Christmas cactus is an epiphytic jungle plant, like orchids, and not a true cactus. Drying out is not something they would experience naturally, but when in a pot of potting soil, which has very little air in it, drying out is a method used to avoid rotting the roots.
No plant likes to be rootbound. What they like is for their roots to NOT rot, which can happen so easily in a pot with dense soils, like ground dirt, or bagged mixes of predominantly tiny particles of peat. Having very little soil around the roots makes it difficult for even the most dedicated plant-overwaterers to rot the roots of their plants. This is not ideal, just a way of coping with inappropriate "ingredients" in a pot. A more porous, chunky soil (like cactus/palm, if one is buying bagged,) can have air in it even when it is moist. Roots need oxygen and moisture at the same time to function. When there are tiny particles of any kind in a pot, such as peat, sand, silt, clay, they filter into all of the tiny spaces in a pot, eliminating the air. "Overwatering" is the label and manifestation when roots have suffocated and/or rotted, combo of both.

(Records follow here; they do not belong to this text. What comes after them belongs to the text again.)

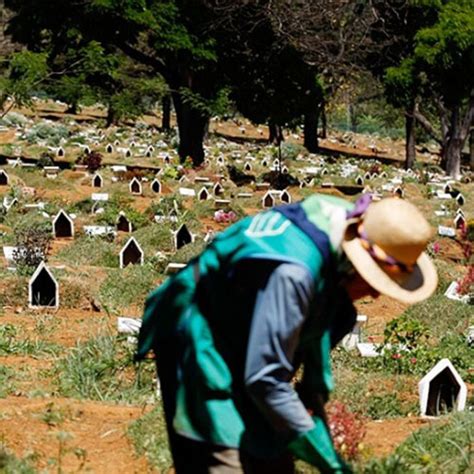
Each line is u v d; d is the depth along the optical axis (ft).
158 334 16.31
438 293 61.26
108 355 35.65
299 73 149.79
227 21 143.74
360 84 212.84
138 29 140.05
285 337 14.73
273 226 15.29
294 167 179.42
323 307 15.44
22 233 70.85
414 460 24.67
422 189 153.17
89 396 32.96
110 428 27.71
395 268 15.16
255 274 15.08
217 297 15.61
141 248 72.28
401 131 351.87
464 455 24.44
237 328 15.55
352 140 291.58
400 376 36.55
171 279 16.53
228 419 15.52
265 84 150.61
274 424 15.16
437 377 31.91
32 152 172.24
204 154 171.73
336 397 32.81
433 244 85.97
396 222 15.03
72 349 38.42
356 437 24.72
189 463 16.11
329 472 15.56
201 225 93.40
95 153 145.59
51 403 29.01
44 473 23.48
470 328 46.14
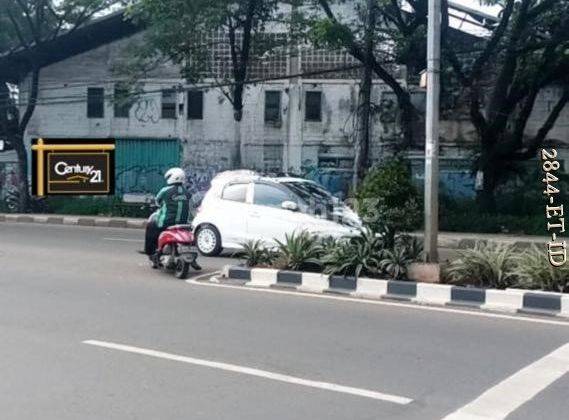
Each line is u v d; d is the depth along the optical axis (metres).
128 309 8.62
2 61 29.75
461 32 25.97
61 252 14.42
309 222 13.05
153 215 11.76
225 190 14.16
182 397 5.39
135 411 5.08
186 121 30.16
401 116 25.59
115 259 13.38
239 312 8.47
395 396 5.45
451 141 26.98
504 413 5.09
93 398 5.36
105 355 6.55
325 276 9.83
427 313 8.43
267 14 23.84
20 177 28.25
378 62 23.55
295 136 29.48
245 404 5.23
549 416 5.03
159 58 27.52
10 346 6.86
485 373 6.05
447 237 19.56
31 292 9.77
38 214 27.48
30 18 27.12
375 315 8.31
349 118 29.05
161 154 30.34
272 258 10.98
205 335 7.32
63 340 7.10
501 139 23.48
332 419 4.93
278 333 7.42
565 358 6.52
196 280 10.89
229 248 13.86
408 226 9.92
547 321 8.03
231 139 29.89
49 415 5.00
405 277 9.62
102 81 30.30
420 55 21.98
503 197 24.92
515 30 21.11
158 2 20.95
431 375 5.99
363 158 20.41
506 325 7.83
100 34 30.61
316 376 5.95
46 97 30.91
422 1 21.48
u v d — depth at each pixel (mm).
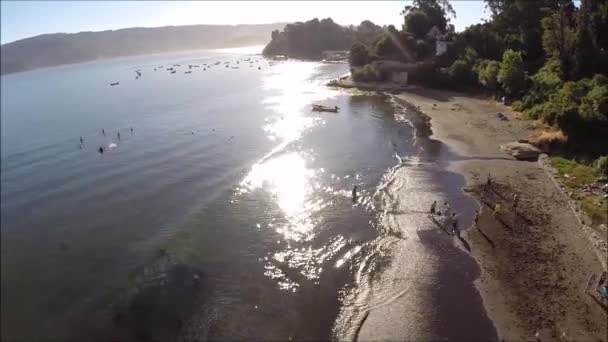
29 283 35094
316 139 69438
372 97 104938
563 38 81438
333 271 34312
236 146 68500
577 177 45781
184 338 27391
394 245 37188
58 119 102812
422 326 27688
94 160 67125
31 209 49969
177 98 121750
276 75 165125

There is no one thing folks can put in to make soil better, but removing tiny particles of any type will definitely help. Over time, organic bits decompose into smaller bits, so even the "best" soil, if it has organic components, will need to be replaced when this happens. The speed at which this happens depends on many variables, but on average, about 1-3 years.
The conditions you've described sound fine for temp and light, so it may need a bit of fertilizer to get it blooming.